Donc voilà, on ferme. Hier soir, Megaupload a disparu du net grâce à l'intervention du FBI. Justice est faire, rentrez chez vous, y a plus rien à voir.
Certes. Enfin, en même temps, ça fait un petit moment que Megaupload faisait son petit manège. Et sans vraiment se cacher. C'est à se demander ce que faisait le FBI ces 5 dernières années... Mais bon, vous me direz, je suis un peu sarcastique. Soit.
Reste que cette fermeture intervient au lendemain d'une journée de mobilisation contre la SOPA - le Stop Online Piracy Act - projet de loi US jugé liberticide par la planète internet et qui a réussi à pousser Wikipedia à fermer son site anglais durant 24 heures et Google a enlevé son logo (vous savez, celui qui change tous les jours, au gré des anniversaires et autres commémorations) pour le même laps de temps.

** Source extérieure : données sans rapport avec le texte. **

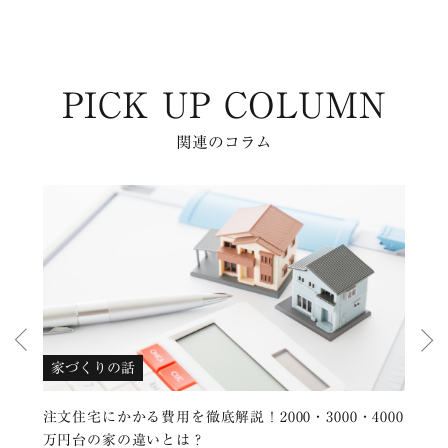
PICK UP COLUMN
関連のコラム
家づくりの話
間
き抜
注文住宅にかかる費用を徹底解説！2000・3000・4000
中
万円台の家の違いとは？
デ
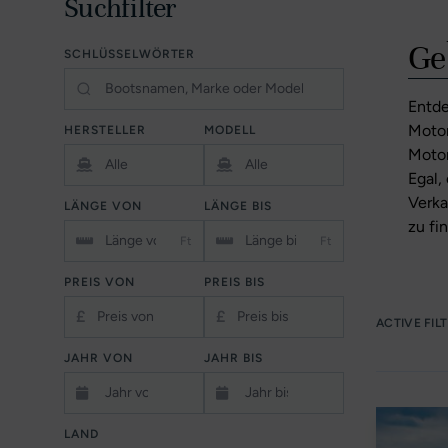
Suchfilter
Ge
SCHLÜSSELWÖRTER
Entde
Motor
HERSTELLER
MODELL
Motor
Egal,
Verka
LÄNGE VON
LÄNGE BIS
zu fi
Ft
Ft
PREIS VON
PREIS BIS
£
£
ACTIVE FIL
JAHR VON
JAHR BIS
LAND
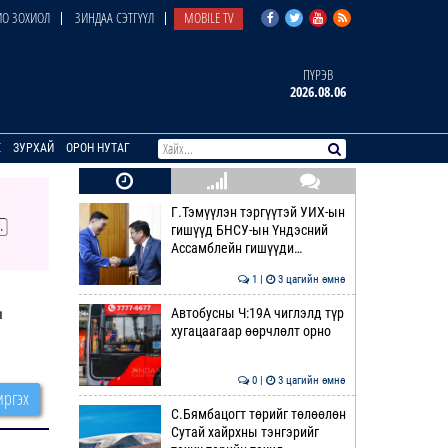
О ЗОХИОЛ
ЗИНДАА СЭТГҮҮЛ
MOBILE TV
ПҮРЭВ
2026.08.06
E
ЗУРХАЙ
ОРОН НУТАГ
Г.Тэмүүлэн тэргүүтэй УИХ-ын
гишүүд БНСУ-ын Үндэсний
Ассамблейн гишүүди…
1 |
3 цагийн өмнө
Д
Автобусны Ч:19А чиглэлд түр
хугацаагаар өөрчлөлт орно
0 |
3 цагийн өмнө
ргэх
С.Бямбацогт төрийг төлөөлөн
Сутай хайрхны тэнгэрийг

Interrogé sur cette mobilisation, le fondateur de Wikipedia mettait en garde contre des lois anti-pirates qui pourraient empêcher même de donner le lien vers un site pirate dans une page de présentation encyclopédique. La tuile. Quant à Google, sans doute défendait-on le même principe - ben oui, je sais pas vous, mais moi j'utilise souvent Google pour trouver des trucs sur... Megaupload - à moins qu'il n'ait été question de protéger YouTube, plutôt spécialisé dans la mise en ligne de contenus illégaux (vous savez, ceux dont vous ne possédez pas les droits).
Et c'est là que tout cela ressemble à une fâcheuse coïncidence (ben oui, on va pas broder des théories du complot non plus). Mercredi, les patrons de Google mettent en garde contre une future loi trop restrictive, rappelant qu'ils sont de simples hébergeurs et que leurs contenus dépendent des internautes, et jeudi ceux de Megaupload vont en prison, alors qu'ils répètent depuis belle lurette qu'ils sont de simples hébergeurs et que leurs contenus dépendent des internautes. Cherchez l'erreur.

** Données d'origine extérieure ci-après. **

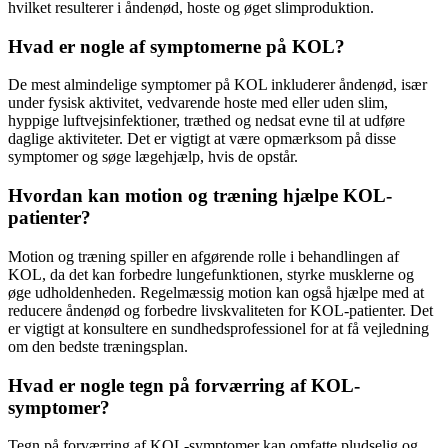
hvilket resulterer i åndenød, hoste og øget slimproduktion.
Hvad er nogle af symptomerne på KOL?
De mest almindelige symptomer på KOL inkluderer åndenød, især
under fysisk aktivitet, vedvarende hoste med eller uden slim,
hyppige luftvejsinfektioner, træthed og nedsat evne til at udføre
daglige aktiviteter. Det er vigtigt at være opmærksom på disse
symptomer og søge lægehjælp, hvis de opstår.
Hvordan kan motion og træning hjælpe KOL-
patienter?
Motion og træning spiller en afgørende rolle i behandlingen af
KOL, da det kan forbedre lungefunktionen, styrke musklerne og
øge udholdenheden. Regelmæssig motion kan også hjælpe med at
reducere åndenød og forbedre livskvaliteten for KOL-patienter. Det
er vigtigt at konsultere en sundhedsprofessionel for at få vejledning
om den bedste træningsplan.
Hvad er nogle tegn på forværring af KOL-
symptomer?
Tegn på forværring af KOL-symptomer kan omfatte pludselig og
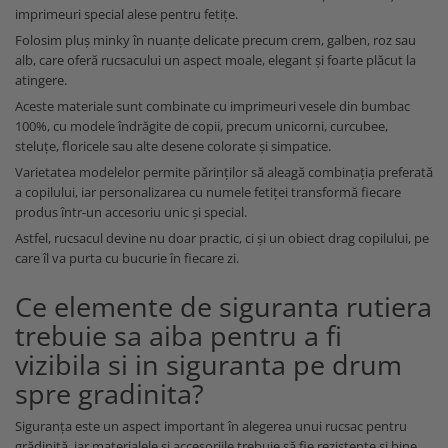
imprimeuri special alese pentru fetițe.
Folosim pluș minky în nuanțe delicate precum crem, galben, roz sau
alb, care oferă rucsacului un aspect moale, elegant și foarte plăcut la
atingere.
Aceste materiale sunt combinate cu imprimeuri vesele din bumbac
100%, cu modele îndrăgite de copii, precum unicorni, curcubee,
steluțe, floricele sau alte desene colorate și simpatice.
Varietatea modelelor permite părinților să aleagă combinația preferată
a copilului, iar personalizarea cu numele fetiței transformă fiecare
produs într-un accesoriu unic și special.
Astfel, rucsacul devine nu doar practic, ci și un obiect drag copilului, pe
care îl va purta cu bucurie în fiecare zi.
Ce elemente de siguranta rutiera
trebuie sa aiba pentru a fi
vizibila si in siguranta pe drum
spre gradinita?
Siguranța este un aspect important în alegerea unui rucsac pentru
grădiniță, iar materialele și accesoriile trebuie să fie rezistente și bine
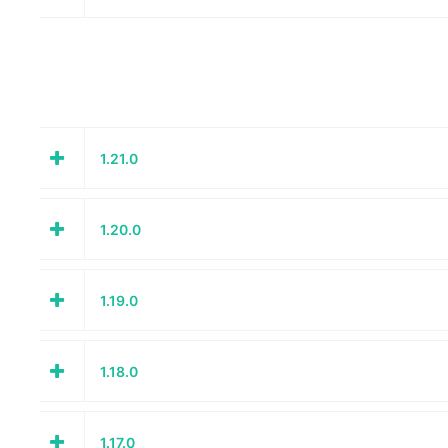
1.21.0
1.20.0
1.19.0
1.18.0
1.17.0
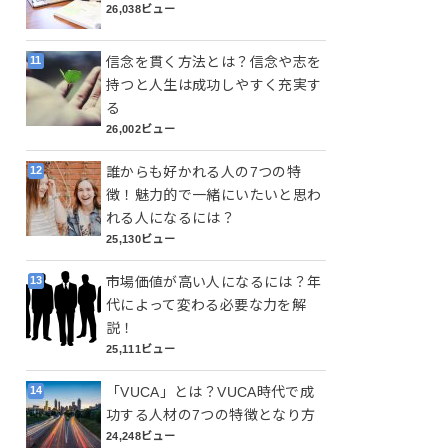
26,038ビュー
信念を貫く方法とは？信念や志を
持つと人生は成功しやすく充実す
る
26,002ビュー
誰からも好かれる人の7つの特
徴！魅力的で一緒にいたいと思わ
れる人になるには？
25,130ビュー
市場価値が高い人になるには？年
代によって変わる必要な力を解
説！
25,111ビュー
「VUCA」とは？VUCA時代で成
功する人材の7つの特徴となり方
24,248ビュー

Alors bon, loin de moi l'envie de défendre Megaupload. Ou de nier la spoliation des droits d'auteurs. Mais quand je lis que "Megaupload aurait coûté 500 millions de dollars aux ayants droits", je me tape sur les cuisses. Sérieusement, à l'heure où les médias cherchent à maximiser leurs revenus publicitaires sur le net - et donc à décupler le nombre de visiteurs sur leurs sites - à combien pourraient-ils estimer la somme perdue par la faute de YouTube et autres sites de streaming proposant de visionner en toute "légalité" leurs contenus... et kidnappant leurs visiteurs?
Mais bon. Sans doute que Megaupload gagnait un peu trop d'argent. Ou narguait trop les Majors du disque et du film. Et n'avait pas le poids et la diplomatie de Google. Oubliez donc Megavideo et venez plutôt sur YouTube voir vos vidéos préférées.
Sauf que, comme disait un ami, ces sites c'est un peu comme les cafards. T'en tues un, y en a douze qui arrivent. Il y a 10 ans on disait Napster. Il y a 5 ans Limewire. Et pour la suite, on verra bien. Seule certitude, le FBI aura donc de quoi refaire quelques coups d'éclat... mais pas avant 4 ou 5 ans.